A header should be clearly displayed and feature the brand colours of your business so that visitors know they are on the right website. Depending on the format of your header, it may be possible to include other key information about your business. For example a phone number or links to your social media pages.
Remember though that your header should still be simple and easy to read. There is also an opportunity to add additional information into your footer. Doing so can help prevent your header from looking too cluttered.
Are there best practice examples?
August is a digital marketing agency in Australia. In their header they use a hamburger menu. This is very innovative as it allows for much more information to be given when the user hovers over it. The result gives a very clever finish to the rest of the design, allowing the main photographic background to stand out more. Hamburger menus are especially popular in mobile design too.
Another great example is Amazon who use their header as a search function. As one of the most successful online retailers in the world, many eyes glance over Amazon’s website header every day. Amazon manages to cram in a lot of information into the header without overwhelming the audience. Plus, it gives the user everything they need in just one bar without having to look for it. It’s done in a way that makes you feel as if you are browsing the aisles of a supermarket, only in a digital sense.
What is the difference between header, <header> and <head>?
They might all sound the same, but there are some key differences between a header, <header> and <head> that you need to know about. Let’s take a closer look.
A header is a term given to a main strip or icon that sits towards the top of your website. Its purpose is to introduce your branding and send out a message. Headers usually appear on every single page of your website, though they can vary in placement if required.
A <header> element is placed before introductory content or a set of navigational links. It can be used multiple times on a website, although is never found within a <footer> or an <address> element.
Anyone who owns a website or blog will be familiar with a <header> as this usually appears at the top of your HTML code. Also, if you are asked to paste in code (such as for Google Adsense) it specifies to paste it after the ‘<header>’ element.
After the <header> it is common to see a heading element such as H1 tags, which run on a scale of H1 to H6, with H1 being the main SEO title on a blog or page. The greater the number, the smaller the tag, making H6 the least insignificant tag to use on a page.
A <head> element is used for holding metadata which means data about data. This could include information such as <title>, <link>, <script> etc. A <head> element is not displayed on the page, but the information is used by the browser.

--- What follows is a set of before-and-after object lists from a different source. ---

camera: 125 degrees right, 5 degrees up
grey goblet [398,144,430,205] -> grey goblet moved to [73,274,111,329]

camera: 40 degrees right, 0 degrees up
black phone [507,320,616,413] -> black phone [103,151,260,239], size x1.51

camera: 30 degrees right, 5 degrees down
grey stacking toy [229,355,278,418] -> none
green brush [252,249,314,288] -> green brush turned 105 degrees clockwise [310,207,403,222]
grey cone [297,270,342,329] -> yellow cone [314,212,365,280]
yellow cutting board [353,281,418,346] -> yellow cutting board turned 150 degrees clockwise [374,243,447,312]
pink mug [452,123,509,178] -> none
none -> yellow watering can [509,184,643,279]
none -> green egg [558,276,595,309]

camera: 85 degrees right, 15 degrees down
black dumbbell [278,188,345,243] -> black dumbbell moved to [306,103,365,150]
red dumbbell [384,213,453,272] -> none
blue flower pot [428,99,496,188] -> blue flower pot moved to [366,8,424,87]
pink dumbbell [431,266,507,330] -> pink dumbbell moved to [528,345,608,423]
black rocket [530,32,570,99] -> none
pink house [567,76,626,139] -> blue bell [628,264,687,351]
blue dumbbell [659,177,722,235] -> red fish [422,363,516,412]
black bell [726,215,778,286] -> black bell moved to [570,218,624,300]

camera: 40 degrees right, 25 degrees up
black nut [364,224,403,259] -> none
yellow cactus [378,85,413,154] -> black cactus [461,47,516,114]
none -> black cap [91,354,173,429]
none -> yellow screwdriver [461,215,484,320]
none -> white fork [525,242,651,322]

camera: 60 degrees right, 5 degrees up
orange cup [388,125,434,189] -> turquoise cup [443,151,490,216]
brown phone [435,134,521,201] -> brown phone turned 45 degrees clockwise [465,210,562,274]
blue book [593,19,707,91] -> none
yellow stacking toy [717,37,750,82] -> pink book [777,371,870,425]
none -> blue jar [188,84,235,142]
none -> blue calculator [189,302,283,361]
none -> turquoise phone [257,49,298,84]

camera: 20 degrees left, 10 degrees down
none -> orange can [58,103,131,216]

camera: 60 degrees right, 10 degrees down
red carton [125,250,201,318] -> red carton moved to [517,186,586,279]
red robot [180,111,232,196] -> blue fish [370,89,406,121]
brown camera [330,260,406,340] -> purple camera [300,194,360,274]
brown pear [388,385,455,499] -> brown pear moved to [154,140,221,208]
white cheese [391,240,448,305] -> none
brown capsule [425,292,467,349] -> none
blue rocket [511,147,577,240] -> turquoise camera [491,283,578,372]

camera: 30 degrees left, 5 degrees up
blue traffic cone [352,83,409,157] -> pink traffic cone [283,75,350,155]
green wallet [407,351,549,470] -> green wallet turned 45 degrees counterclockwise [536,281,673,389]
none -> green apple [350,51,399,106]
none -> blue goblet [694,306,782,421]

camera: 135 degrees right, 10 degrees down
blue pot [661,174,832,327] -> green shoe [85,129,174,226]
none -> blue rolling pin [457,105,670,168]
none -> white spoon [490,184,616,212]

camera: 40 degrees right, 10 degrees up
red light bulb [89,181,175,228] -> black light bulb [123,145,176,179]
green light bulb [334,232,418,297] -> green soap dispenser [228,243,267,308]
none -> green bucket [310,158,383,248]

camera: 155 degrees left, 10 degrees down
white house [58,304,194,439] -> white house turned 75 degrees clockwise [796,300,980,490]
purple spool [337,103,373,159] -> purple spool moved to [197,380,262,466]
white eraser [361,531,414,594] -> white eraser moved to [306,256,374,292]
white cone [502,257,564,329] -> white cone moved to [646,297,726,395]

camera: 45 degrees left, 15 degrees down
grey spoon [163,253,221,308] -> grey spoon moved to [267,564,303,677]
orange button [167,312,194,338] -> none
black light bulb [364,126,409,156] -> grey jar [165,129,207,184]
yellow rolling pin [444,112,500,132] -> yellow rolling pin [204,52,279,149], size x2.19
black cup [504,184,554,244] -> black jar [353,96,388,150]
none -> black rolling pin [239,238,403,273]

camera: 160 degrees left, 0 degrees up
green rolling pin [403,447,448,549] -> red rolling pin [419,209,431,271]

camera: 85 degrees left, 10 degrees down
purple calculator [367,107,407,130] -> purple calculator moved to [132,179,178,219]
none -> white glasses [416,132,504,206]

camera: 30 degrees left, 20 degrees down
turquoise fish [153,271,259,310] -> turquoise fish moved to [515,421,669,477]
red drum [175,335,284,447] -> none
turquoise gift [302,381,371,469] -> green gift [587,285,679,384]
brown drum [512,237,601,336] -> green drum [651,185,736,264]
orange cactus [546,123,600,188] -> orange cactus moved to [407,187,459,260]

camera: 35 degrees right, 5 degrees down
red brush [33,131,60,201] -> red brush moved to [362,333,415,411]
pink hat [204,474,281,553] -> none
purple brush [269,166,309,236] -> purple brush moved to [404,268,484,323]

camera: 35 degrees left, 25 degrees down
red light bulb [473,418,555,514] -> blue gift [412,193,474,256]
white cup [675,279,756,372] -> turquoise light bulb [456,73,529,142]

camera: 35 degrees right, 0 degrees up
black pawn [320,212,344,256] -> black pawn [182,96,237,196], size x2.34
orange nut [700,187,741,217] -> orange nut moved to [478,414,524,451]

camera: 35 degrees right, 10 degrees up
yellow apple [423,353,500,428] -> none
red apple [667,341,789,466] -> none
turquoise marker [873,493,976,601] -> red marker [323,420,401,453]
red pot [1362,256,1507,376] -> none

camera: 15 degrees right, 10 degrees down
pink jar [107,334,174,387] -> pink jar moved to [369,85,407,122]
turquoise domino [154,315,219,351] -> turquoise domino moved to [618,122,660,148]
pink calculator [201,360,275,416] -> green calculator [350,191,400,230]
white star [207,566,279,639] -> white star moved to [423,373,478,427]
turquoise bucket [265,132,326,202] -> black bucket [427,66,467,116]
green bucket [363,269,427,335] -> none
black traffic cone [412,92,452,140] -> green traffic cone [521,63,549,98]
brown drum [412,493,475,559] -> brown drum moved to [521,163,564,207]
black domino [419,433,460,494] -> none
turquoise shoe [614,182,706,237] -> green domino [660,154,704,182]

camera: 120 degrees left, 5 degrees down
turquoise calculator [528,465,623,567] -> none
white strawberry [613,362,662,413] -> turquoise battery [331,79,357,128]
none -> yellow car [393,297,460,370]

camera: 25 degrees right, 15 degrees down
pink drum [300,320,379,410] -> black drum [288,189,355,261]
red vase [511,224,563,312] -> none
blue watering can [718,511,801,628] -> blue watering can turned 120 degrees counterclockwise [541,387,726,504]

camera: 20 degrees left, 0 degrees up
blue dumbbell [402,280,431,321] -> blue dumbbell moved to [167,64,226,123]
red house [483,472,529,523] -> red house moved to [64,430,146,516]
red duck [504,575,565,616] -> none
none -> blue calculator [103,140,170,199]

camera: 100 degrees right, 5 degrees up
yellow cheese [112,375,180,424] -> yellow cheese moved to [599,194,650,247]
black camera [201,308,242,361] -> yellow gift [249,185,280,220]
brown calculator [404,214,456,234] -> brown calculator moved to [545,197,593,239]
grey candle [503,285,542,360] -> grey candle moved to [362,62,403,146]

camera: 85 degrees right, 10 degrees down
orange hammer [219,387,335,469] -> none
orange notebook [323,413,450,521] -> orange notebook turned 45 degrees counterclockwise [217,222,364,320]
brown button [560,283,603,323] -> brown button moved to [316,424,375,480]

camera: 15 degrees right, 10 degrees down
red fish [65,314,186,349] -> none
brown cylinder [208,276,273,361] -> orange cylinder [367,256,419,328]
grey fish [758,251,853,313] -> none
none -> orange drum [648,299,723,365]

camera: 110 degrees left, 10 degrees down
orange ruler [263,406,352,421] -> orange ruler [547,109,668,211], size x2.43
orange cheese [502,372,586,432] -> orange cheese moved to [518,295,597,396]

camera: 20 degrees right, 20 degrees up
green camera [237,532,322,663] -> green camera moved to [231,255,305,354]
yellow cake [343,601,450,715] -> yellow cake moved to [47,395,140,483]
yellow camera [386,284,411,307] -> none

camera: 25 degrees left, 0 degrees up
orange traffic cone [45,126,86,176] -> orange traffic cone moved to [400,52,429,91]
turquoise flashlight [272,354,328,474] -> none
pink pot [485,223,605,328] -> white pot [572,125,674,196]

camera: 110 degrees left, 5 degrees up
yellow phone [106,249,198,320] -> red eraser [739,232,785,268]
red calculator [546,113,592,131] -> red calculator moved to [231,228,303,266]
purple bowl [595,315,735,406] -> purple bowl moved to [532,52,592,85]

An interesting point to note is that in HTML 4.01 the <head> element was compulsory but in HTML5 it can be skipped. The browsers that support <head> include Google Chrome, Internet Explorer, Firefox, Opera and Safari making it widely accepted.
To Sum Up
A website header is one of the most instantly recognisable elements of your website. Therefore, care and attention should go into its design and placement, especially as it’s there to get across your branding and overall messaging. Whether you choose to use a simple icon or a more elaborate toolbar, your website header should offer purpose and function. Above all, it should greet visitors and set the tone for their overall user experience.